ABOUT THIS EXERCISE
The records below are to be set down again exactly, with the pictures left out.

MATERIALS PROVIDED
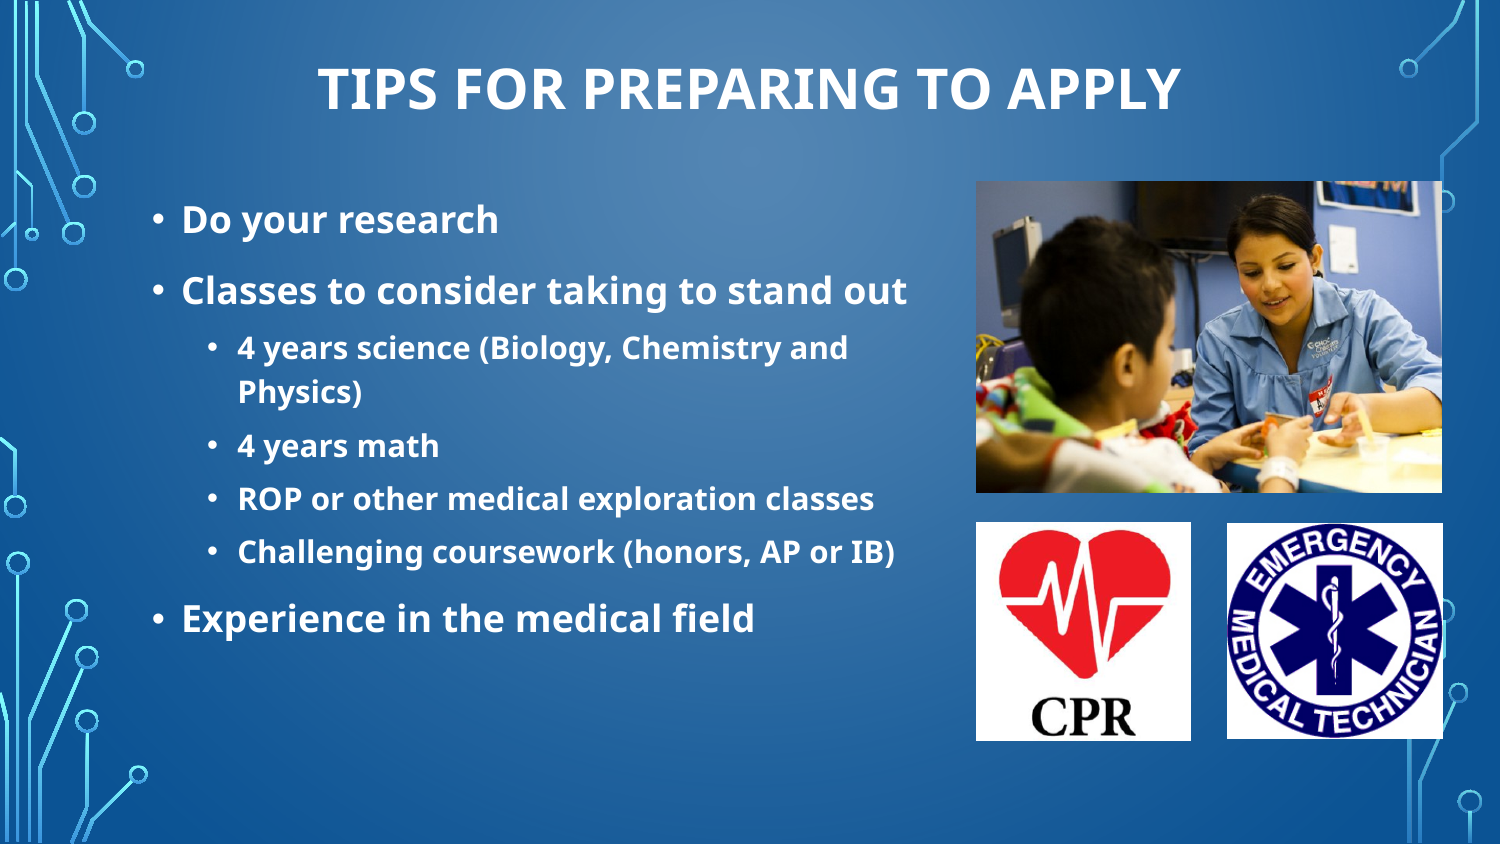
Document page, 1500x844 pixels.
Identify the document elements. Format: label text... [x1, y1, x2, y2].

picture [976, 181, 1443, 493]
list Do your research Classes to consider taking to stand out 4 years science (Biology, Chemistry and Physics) 4 years math ROP or other medical exploration classes Challenging coursework (honors, AP or IB) Experience in the medical field [140, 181, 920, 739]
picture [1227, 523, 1443, 740]
title TIPS FOR PREPARING TO APPLY [0, 0, 1500, 182]
picture [976, 522, 1191, 741]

REPLY
Document page, 1500x844 pixels.
Identify the document elements. Format: label text... [x1, y1, x2, y2].

picture [976, 181, 1443, 493]
list Do your research Classes to consider taking to stand out 4 years science (Biology, Chemistry and Physics) 4 years math ROP or other medical exploration classes Challenging coursework (honors, AP or IB) Experience in the medical field [140, 181, 920, 739]
picture [1227, 523, 1443, 740]
title TIPS FOR PREPARING TO APPLY [0, 0, 1500, 182]
picture [976, 522, 1191, 741]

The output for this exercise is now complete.